🤖 AI Summary
This paper addresses the discrete-time robust mean-field control problem under common noise uncertainty, modeling the collective behavior and optimal decision-making of infinitely many cooperative agents subject to worst-case common noise disturbances. Methodologically, it pioneers the integration of robust optimization with the mean-field framework, establishing an asymptotic limit exhibiting propagation of chaos; it formulates a dynamic programming principle on the space of probability measures and constructs a rigorous theoretical foundation via the Bellman–Isaacs fixed-point theorem. By unifying stochastic optimal control, mean-field games, and robust optimization, the work provides a strict proof of existence of optimal open-loop controls and validity of the dynamic programming principle. Numerical experiments demonstrate the method’s superiority and practicality in systemic risk assessment for financial systems and distributionally robust planning.
📝 Abstract
We propose and analyze a framework for discrete-time robust mean-field control problems under common noise uncertainty. In this framework, the mean-field interaction describes the collective behavior of infinitely many cooperative agents'state and action, while the common noise -- a random disturbance affecting all agents'state dynamics -- is uncertain.

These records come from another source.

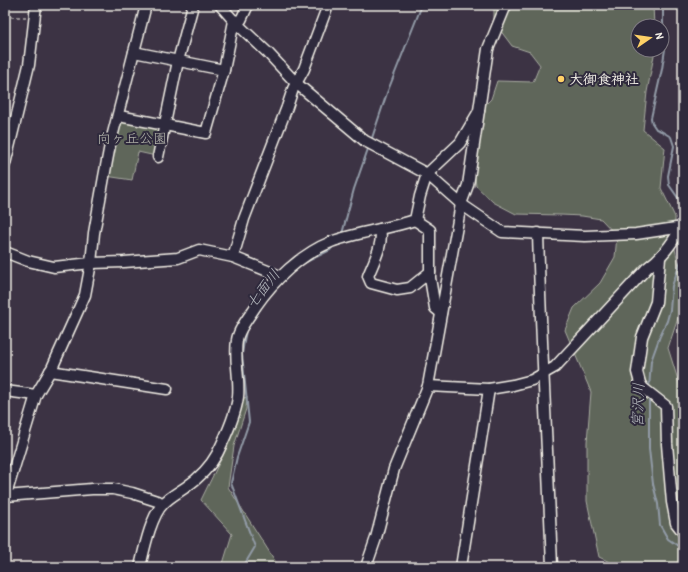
<svg xmlns="http://www.w3.org/2000/svg" width="688" height="572" viewBox="0 0 688 572" font-family="'Patrick Hand','Klee One',sans-serif">
	<rect width="100%" height="100%" fill="#3c3344"/>
	<filter id="ink" filterUnits="userSpaceOnUse"><feTurbulence type="fractalNoise" baseFrequency=".025" numOctaves="2"/><feDisplacementMap in="SourceGraphic" scale="8" xChannelSelector="R" yChannelSelector="G"/><feConvolveMatrix kernelMatrix="1 2 1 2 8 2 1 2 1" color-interpolation-filters="sRGB"/></filter>
	<g filter="url(#ink)">
		<!-- green -->
		<g fill="#5e665a" stroke="#a9aca1">
			<path d="M494 5H653L654 26H638V50H655L647 92 643 130 665 148 661 188 675 217V249L683 282V303L668 348 683 396V567H620L599 557 587 501V442L591 392 565 330 574 308 600 283 615 257 617 236 601 219 582 216 561 215 516 214 493 202 476 186 472 152 479 111 491 99 497 81 533 82 540 65 530 52 512 46 494 22Z"/>
			<path d="M121 119 162 127 156 156 138 152 132 180 106 176Z"/>
			<path d="M247 397 246 409 234 446 228 487 277 564 275 567H222L232 534 201 500 226 449 241 399Z"/>
		</g>
		<g fill="none" stroke-linecap="round" stroke-linejoin="round">
			<!-- stream -->
			<g stroke="#929ba7" stroke-width="2">
				<path d="M663 5V23L665 49 662 69 651 118 652 123 656 129 661 131 671 137 674 146 668 176 669 185 683 205"/>
				<path d="M371 141 387 93 422 5"/>
				<path d="M342 234 354 189 369 146"/>
				<path d="M304 263 330 250 335 244"/>
				<path d="M649 389 651 361 660 336 667 321 670 310 672 286 683 255"/>
				<path d="M649 398V449L653 484 658 504 660 525 668 539 681 548 683 553"/>
				<path d="M243 567 255 547 231 483 237 457 249 422 242 354 244 341 246 331 261 308"/>
			</g>
			<!-- minor casing -->
			<g stroke="#f4f1e8" stroke-width="13">
				<g id="minor">
					<path d="M220 5 234 21 268 53 296 83 365 141 427 174 461 204 502 232 585 236 636 234 683 227"/>
					<path d="M134 52 224 70"/>
					<path d="M119 116 206 133 224 70 234 21 241 20 248 5"/>
					<path d="M158 157 178 61 193 5"/>
					<path d="M5 164 29 65 36 5"/>
					<path d="M415 220 430 230V278L435 308 441 313"/>
					<path d="M380 229C384 244 373 263 368 276L371 283 397 290 410 288 430 272"/>
					<path d="M538 233C541 345 548 456 552 567"/>
					<path d="M5 252 28 261 54 267 91 263 124 262 178 258 199 250 233 257 280 276"/>
					<path d="M233 257 244 219 287 107 293 89 304 69 328 5"/>
					<path d="M660 258 656 302 642 337 637 372 640 383 643 388 666 406 667 444 672 502 676 523 683 532"/>
					<path d="M50 371 167 389"/>
					<path d="M428 386 489 389 513 385 532 380 555 367 647 268C663 256 671 245 681 228"/>
					<path d="M5 391 36 395"/>
					<path d="M6 496 92 489H113L132 493 163 503"/>
					<path d="M5 498 36 395 52 368 85 295 91 263 94 233 104 177 110 145 146 5"/>
					<path d="M140 567C144 550 151 515 164 503 171 496 179 492 186 487 199 478 210 467 217 454 224 440 236 413 238 397 240 379 234 359 237 340 238 330 250 315 256 306 274 280 301 254 331 242 358 232 388 229 415 220L420 196 427 174 460 143 479 111"/>
					<path d="M366 567 376 538 394 469 428 386 461 204 468 185 488 49 506 5"/>
					<path d="M461 567 489 389"/>
				</g>
			</g>
			<!-- path -->
			<path stroke="#f4f1e8" stroke-width="1" stroke-dasharray="3 3" stroke-linecap="butt" d="M5 17H26"/>
			<!-- minor -->
			<use href="#minor" stroke="#2f2a3d" stroke-width="10"/>
		</g>
	</g>
	<!-- markers -->
	<circle fill="#ffd166" stroke="#2f2a3d" stroke-width="1.5" cx="561" cy="79" r="4"/>
	<g text-anchor="middle" stroke-width="4" stroke-linejoin="round" paint-order="stroke">
		<!-- poi labels -->
		<g font-size="14" font-weight="bold" fill="#f4f1e8" stroke="#2f2a3d" text-anchor="start">
			<text x="569" y="84">大御食神社</text>
		</g>
		<!-- park labels -->
		<g font-size="14" fill="#b8b9af" stroke="#2f2a3d">
			<text x="132" y="143">向ヶ丘公園</text>
		</g>
		<!-- water labels -->
		<g font-size="15" font-style="italic" fill="#b3b7bc" stroke="#2f2a3d">
			<text transform="translate(263 289) rotate(-52)" y="5">七面川</text>
			<text transform="translate(638 405) rotate(-88)" y="5">宮沢川</text>
		</g>
	</g>
	<!-- margin -->
	<rect width="688" height="572" fill="none" stroke="#2f2a3d" stroke-width="20"/>
	<rect x="10" y="10" width="668" height="552" fill="none" stroke="#f4f1e8" stroke-width="1.5" filter="url(#ink)"/>
	<!-- north arrow -->
	<g transform="translate(650 38) rotate(77)"><circle r="19" fill="#2f2a3d" stroke="#7e7a81"/>
	<path d="M0-3L7 15L0 10L-7 15Z" fill="#ffd166"/>
	<text y="-6" font-size="11" font-weight="bold" text-anchor="middle" fill="#f4f1e8">N</text>
	</g>
</svg>
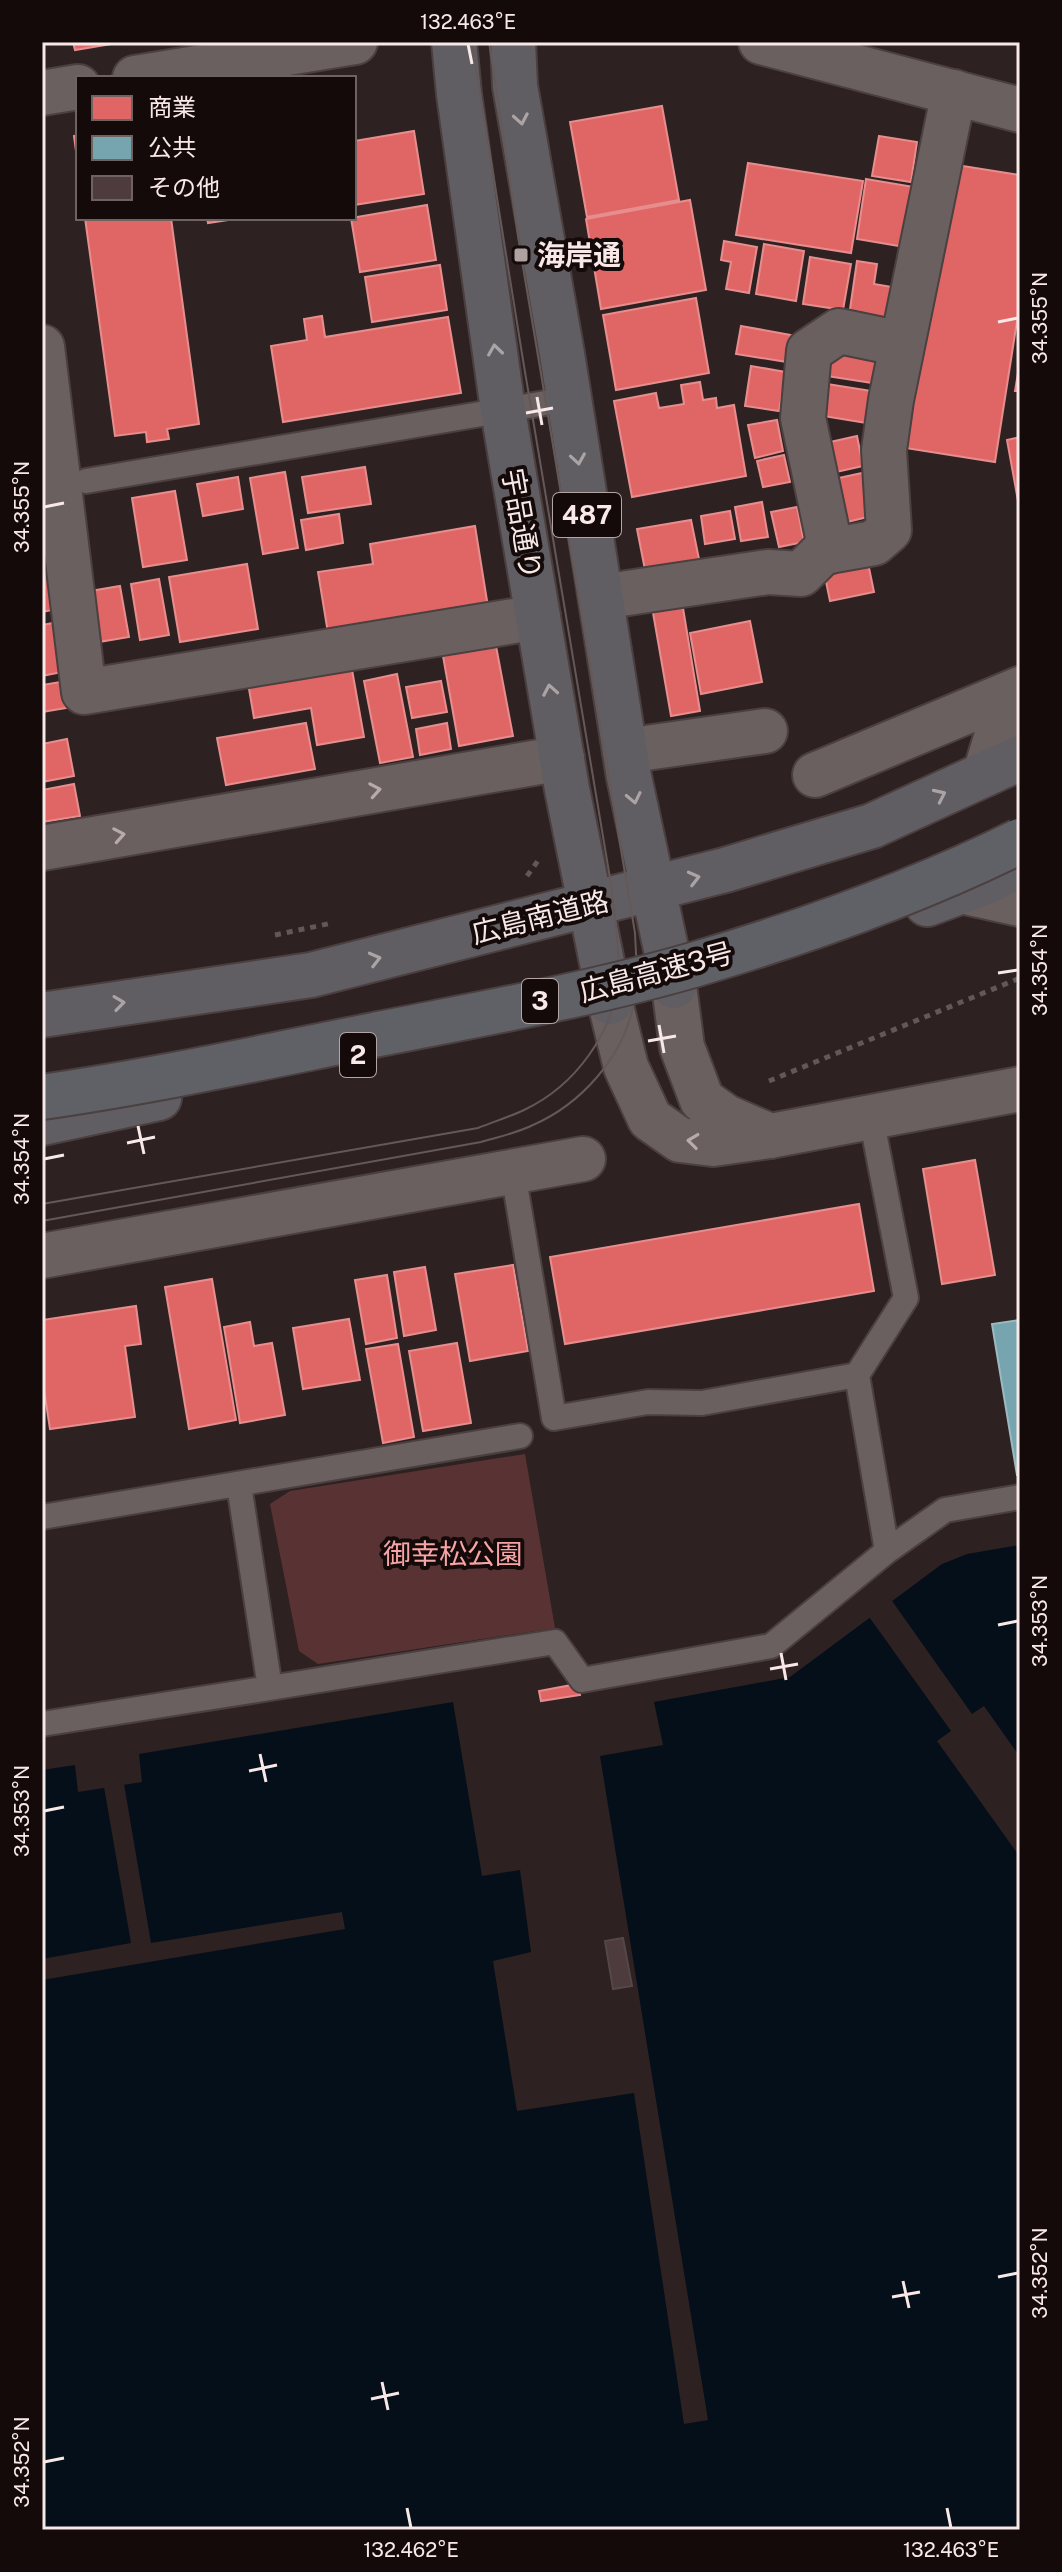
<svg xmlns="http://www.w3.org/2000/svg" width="1062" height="2572" viewBox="0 0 1062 2572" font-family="'Public Sans','Noto Sans JP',sans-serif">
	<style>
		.green { fill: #593334 }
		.water { fill: #040f19 }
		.pier { fill: #2e2122 }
		.shops { fill: #e06666; stroke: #e78d8d; stroke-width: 2 }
		.public { fill: #76a5af; stroke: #9db9c0; stroke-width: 2 }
		.building { fill: #4d3b3d; stroke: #544748; stroke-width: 2 }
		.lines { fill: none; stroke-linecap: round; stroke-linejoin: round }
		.service-casing { stroke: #4b3f40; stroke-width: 28 }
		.minor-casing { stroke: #4b3f40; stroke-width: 48 }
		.tertiary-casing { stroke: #4b3f40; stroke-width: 48 }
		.trunk-casing { stroke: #4b3f40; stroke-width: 48 }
		.path { stroke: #615858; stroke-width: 5; stroke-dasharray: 6 6; stroke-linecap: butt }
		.service { stroke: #6a6060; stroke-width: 24 }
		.minor { stroke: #6a6060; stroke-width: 44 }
		.tertiary { stroke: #6a6060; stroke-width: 44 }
		.trunk { stroke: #605e62; stroke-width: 44 }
		.tram { stroke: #645859; stroke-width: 2 }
		.motorway-bridge-casing { stroke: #4b3f40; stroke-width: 48; stroke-linecap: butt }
		.motorway-bridge { stroke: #5f6166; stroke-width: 44 }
		.oneway { stroke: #aca3a4 }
		.oneway2 { stroke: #b8abaa }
		.ticks { fill: none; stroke: #f8e8e7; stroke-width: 3 }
		.poi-dot { fill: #b1a2a2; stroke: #140a0a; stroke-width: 3 }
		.labels { text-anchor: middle; stroke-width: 8; stroke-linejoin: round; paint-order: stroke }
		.shield { fill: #140a0a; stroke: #b4a5a5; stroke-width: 2 }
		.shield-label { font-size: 26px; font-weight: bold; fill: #f8e8e7 }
		.poi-label { font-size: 28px; font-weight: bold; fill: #f8e8e7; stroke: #140a0a; text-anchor: start }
		.street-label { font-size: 28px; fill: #f8e8e7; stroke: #140a0a }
		.park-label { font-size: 28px; fill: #f7a4a6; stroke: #140a0a }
		.neatline { fill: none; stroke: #f8e8e7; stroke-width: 3 }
		.ticks-label { font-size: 20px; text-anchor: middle; fill: #f8e8e7 }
	</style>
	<rect width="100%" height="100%" fill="#2e2122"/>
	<!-- green -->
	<path class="green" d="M525,1454L555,1628L318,1664L299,1651L270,1504L290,1491Z"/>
	<!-- water -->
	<path class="water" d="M1020,1545V2530H42V1770L75,1765L78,1792L142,1782L139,1754L453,1702L482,1876L520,1870L531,1952L493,1961L517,2111L634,2093L684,2424L708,2420L600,1756L663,1745L654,1702L790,1677L942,1564L967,1554Z"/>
	<!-- pier -->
	<path class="pier" d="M890,1598L972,1714L984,1706L1020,1757V1857L937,1741L951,1731L867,1614Z
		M124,1784L151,1943L342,1912L345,1929L42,1980V1959L131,1943L104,1787Z"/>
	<!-- shops -->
	<path class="shops" d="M73,42H112V44L75,50Z
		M662,106L679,200L587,217L570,122Z
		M414,131L424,194L354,205V141Z
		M78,135V166L74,136Z
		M879,136L917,142L911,182L872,176Z
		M748,163L863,181L851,253L736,235Z
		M944,163L1020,175V302L995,462L899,447Z
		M866,179L914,187L905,247L857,239Z
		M690,200L706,290L601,309L586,219Z
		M427,205L436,260L360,272L351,218Z
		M85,218H171L199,424L167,429L169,439L147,442L146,432L115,436Z
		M207,218H241L208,223Z
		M724,241L757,247L749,293L726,289L731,262L721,260Z
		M764,244L804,251L796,301L756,294Z
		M810,257L851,264L843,310L803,304Z
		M857,261L877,264L874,284L892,287L887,321L849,316Z
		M440,265L447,310L372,322L365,277Z
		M696,298L709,373L616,390L603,315Z
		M322,316L325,337L448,317L461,393L283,422L271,346L307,340L304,319Z
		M741,326L791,335L787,362L736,354Z
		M824,350L883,360L879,384L820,375Z
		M1020,361V391H1015Z
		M751,366L786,372L779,411L745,406Z
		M700,382L703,400L716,398L717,408L734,405L746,476L632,497L614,401L656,393L659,408L684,404L681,385Z
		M821,383L878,392L873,424L817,415Z
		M777,420L783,451L755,458L748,425Z
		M857,436L863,466L836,472L830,442Z
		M1020,437V512L1007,440Z
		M784,455L790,482L763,487L757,461Z
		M365,467L371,504L308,513L302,477Z
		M285,472L298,548L263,554L250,478Z
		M862,473L872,516L843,523L834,479Z
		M238,477L243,509L203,516L197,484Z
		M175,491L187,560L143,567L132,498Z
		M762,502L768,537L741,541L735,507Z
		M797,507L804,542L779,547L771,512Z
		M730,511L735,539L705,544L701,516Z
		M339,514L343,543L306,550L301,520Z
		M691,520L700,564L646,575L637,529Z
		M475,526L488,607L328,633L318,572L373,564L370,544Z
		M54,561L62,608L42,612V563Z
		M868,563L874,592L830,601L824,572Z
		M247,564L258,629L180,642L169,577Z
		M159,579L169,635L140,640L131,584Z
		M120,586L129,637L99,642L90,591Z
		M682,602L700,711L671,716L652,607Z
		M750,621L762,682L701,694L690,633Z
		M53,623L62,672L42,676V625Z
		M496,646L513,736L459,746L443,656Z
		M351,664L364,737L317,745L311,708L254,718L248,683Z
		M397,674L413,757L380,763L364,681Z
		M73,680L78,706L42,712V685Z
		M441,681L447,712L412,718L406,687Z
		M306,723L315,769L226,785L217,738Z
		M447,723L451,749L420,755L416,729Z
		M67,739L74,776L42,782V744Z
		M74,784L80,816L42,822V790Z
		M975,1160L995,1275L942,1284L923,1169Z
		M859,1204L874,1291L565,1344L550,1257Z
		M513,1265L528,1351L470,1361L455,1274Z
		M425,1267L436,1330L404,1336L394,1272Z
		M387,1275L397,1338L366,1344L355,1280Z
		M212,1279L236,1420L189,1429L165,1287Z
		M136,1306L141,1344L125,1346L135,1417L50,1429L42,1377V1320Z
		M349,1319L360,1380L303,1389L293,1328Z
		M250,1322L254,1346L272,1343L285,1415L240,1423L224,1327Z
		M457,1343L471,1423L423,1431L409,1351Z
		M398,1344L414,1437L383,1443L366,1349Z
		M577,1684L580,1695L541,1701L539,1691Z"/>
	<!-- public -->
	<path class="public" d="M1020,1320V1475H1017L992,1324Z"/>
	<!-- building -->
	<path class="building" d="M623,1938L632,1986L613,1989L605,1941Z"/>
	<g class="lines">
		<!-- service casing -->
		<g class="service-casing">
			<path id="service" d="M86,481L569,399
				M513,1172L554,1418L648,1402L702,1403L857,1375
				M42,1517L520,1436
				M887,1551L945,1510L1020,1497
				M270,1688L555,1642L582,1680L771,1646L887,1551L857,1375L906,1298L871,1117
				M42,1724L270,1688L239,1485"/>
		</g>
		<!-- minor casing -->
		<g class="minor-casing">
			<path id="minor" d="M135,78L355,42
				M42,93L78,87
				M42,347L84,692L538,617
				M831,551L803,418L809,351L839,331L902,344
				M601,597L768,572L801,574L823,552L874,543L889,530L884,450L891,400L954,92
				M625,751L765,731
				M985,774L1009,695
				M815,775L1020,689
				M42,848L562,758
				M961,891L1020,904
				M674,986L682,1047L702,1100L726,1117L770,1136
				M610,1002L626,1067L650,1119L680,1140L713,1144L770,1136
				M42,1256L583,1159"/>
		</g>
		<!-- tertiary casing -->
		<g class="tertiary-casing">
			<path id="tertiary" d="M761,42L1020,110
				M770,1136L1020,1089"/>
		</g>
		<!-- trunk casing -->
		<g class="trunk-casing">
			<path id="trunk" d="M454,42L459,94L503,410L567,789L610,1002
				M513,42L515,86L562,354L629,777L674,986
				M927,904L989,881L1020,864
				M42,1015L311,975L725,870L872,826L1020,758
				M42,1123L159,1098"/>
		</g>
		<!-- path -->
		<path class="path" d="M527,876L540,858
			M275,935L332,923
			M769,1081L1020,978"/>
		<!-- service -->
		<use href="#service" class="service"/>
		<!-- minor -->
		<use href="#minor" class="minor"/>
		<!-- tertiary -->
		<use href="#tertiary" class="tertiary"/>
		<!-- trunk -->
		<use href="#trunk" class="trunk"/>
		<!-- tram -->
		<path class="tram" d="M42,1204L478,1128C493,1122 509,1117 524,1110C575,1086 615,1032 618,976C620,945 614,914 611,884L523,360L472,42
			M42,1221L481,1142C498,1137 517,1133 533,1125C581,1104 622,1058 633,1007C639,983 636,957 635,933L521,255L489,42"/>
		<!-- motorway-bridge casing -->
		<g class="motorway-bridge-casing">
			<path id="motorway-bridge" d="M42,1097C154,1081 264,1057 374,1035C480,1014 589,995 693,965C805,932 915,893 1020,841"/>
		</g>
		<!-- motorway-bridge -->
		<use href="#motorway-bridge" class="motorway-bridge"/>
	</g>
	<!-- one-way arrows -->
	<defs><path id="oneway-chevron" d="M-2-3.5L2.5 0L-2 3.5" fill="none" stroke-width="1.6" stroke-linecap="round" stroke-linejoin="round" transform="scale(2)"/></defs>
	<g class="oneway">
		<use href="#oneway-chevron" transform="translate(521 119) rotate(80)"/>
		<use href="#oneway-chevron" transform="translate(495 350) rotate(-98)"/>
		<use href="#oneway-chevron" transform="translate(578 459) rotate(81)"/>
		<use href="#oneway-chevron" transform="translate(550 690) rotate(-100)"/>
		<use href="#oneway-chevron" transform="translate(940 795) rotate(-25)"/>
		<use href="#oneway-chevron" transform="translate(634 798) rotate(78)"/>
		<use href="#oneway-chevron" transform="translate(694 878) rotate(-14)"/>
		<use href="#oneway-chevron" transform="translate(375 959) rotate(-14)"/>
		<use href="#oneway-chevron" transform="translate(119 1003) rotate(-8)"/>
	</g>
	<g class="oneway2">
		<use href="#oneway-chevron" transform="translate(375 790) rotate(-10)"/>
		<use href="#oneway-chevron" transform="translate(119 835) rotate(-10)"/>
		<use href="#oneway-chevron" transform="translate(693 1141) rotate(-173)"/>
	</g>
	<!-- ticks -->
	<path class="ticks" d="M468,44L472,64M998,322L1018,318M537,397L542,425M526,413L553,408M44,507L64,503M998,973L1018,970M659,1025L664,1053M648,1041L676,1036M138,1126L144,1154M127,1143L155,1137M44,1159L64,1155M998,1625L1018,1621M781,1653L786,1680M770,1669L798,1664M260,1754L266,1782M249,1771L277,1765M44,1811L64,1807M998,2277L1018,2273M903,2281L909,2308M892,2297L920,2292M382,2382L388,2410M371,2399L399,2393M44,2462L64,2458M407,2508L411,2528M947,2508L951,2528"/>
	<!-- markers -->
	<rect class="poi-dot" x="513" y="247" width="16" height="16" rx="4"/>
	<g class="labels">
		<!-- shield labels -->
		<g class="shield">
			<rect x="553" y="493" width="68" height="44" rx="6"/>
			<rect x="522" y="979" width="36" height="44" rx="6"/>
			<rect x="340" y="1033" width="36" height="44" rx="6"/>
		</g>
		<g class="shield-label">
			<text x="587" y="524">487</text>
			<text x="540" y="1010">3</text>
			<text x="358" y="1064">2</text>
		</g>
		<!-- poi labels -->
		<g class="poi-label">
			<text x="537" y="265">海岸通</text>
		</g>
		<!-- street labels -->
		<g class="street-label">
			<text transform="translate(522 524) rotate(80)" y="10">宇品通り</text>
			<text transform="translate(540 917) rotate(-14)" y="10">広島南道路</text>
			<text transform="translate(656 972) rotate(-15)" y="10">広島高速3号</text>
		</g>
		<!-- park labels -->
		<g class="park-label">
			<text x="453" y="1564">御幸松公園</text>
		</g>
	</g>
	<!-- border -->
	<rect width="1062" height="2572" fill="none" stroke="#140a0a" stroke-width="88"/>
	<!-- legend -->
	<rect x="76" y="76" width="280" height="144" fill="#140a0a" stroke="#6f6362" stroke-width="2"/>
	<rect x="92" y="96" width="40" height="24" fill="#e06666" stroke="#6f6362" stroke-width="2"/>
	<text x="148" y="116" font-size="24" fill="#f8e8e7">商業</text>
	<rect x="92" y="136" width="40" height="24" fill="#76a5af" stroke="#6f6362" stroke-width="2"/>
	<text x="148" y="156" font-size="24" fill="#f8e8e7">公共</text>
	<rect x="92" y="176" width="40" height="24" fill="#4d3b3d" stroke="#6f6362" stroke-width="2"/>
	<text x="148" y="196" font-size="24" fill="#f8e8e7">その他</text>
	<rect x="44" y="44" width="974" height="2484" class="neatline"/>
	<g class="ticks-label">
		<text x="468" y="29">132.463°E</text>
		<text transform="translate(1040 318) rotate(-90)" y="7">34.355°N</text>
		<text transform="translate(22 507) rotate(-90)" y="7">34.355°N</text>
		<text transform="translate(1040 970) rotate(-90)" y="7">34.354°N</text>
		<text transform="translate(22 1159) rotate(-90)" y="7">34.354°N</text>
		<text transform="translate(1040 1621) rotate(-90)" y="7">34.353°N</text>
		<text transform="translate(22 1811) rotate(-90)" y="7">34.353°N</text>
		<text transform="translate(1040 2273) rotate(-90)" y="7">34.352°N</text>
		<text transform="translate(22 2462) rotate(-90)" y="7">34.352°N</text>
		<text x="411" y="2557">132.462°E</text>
		<text x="951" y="2557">132.463°E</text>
	</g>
</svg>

A social planner optimizes over open-loop controls on an infinite horizon to maximize the representative agent's worst-case expected reward, where worst-case corresponds to the most adverse probability measure among all candidates inducing the unknown true law of the common noise process. We refer to this optimization as a robust mean-field control problem under common noise uncertainty. We first show that this problem arises as the asymptotic limit of a cooperative $N$-agent robust optimization problem, commonly known as propagation of chaos. We then prove the existence of an optimal open-loop control by linking the robust mean field control problem to a lifted robust Markov decision problem on the space of probability measures and by establishing the dynamic programming principle and Bellman--Isaac fixed point theorem for the lifted robust Markov decision problem. Finally, we complement our theoretical results with numerical experiments motivated by distribution planning and systemic risk in finance, highlighting the advantages of accounting for common noise uncertainty.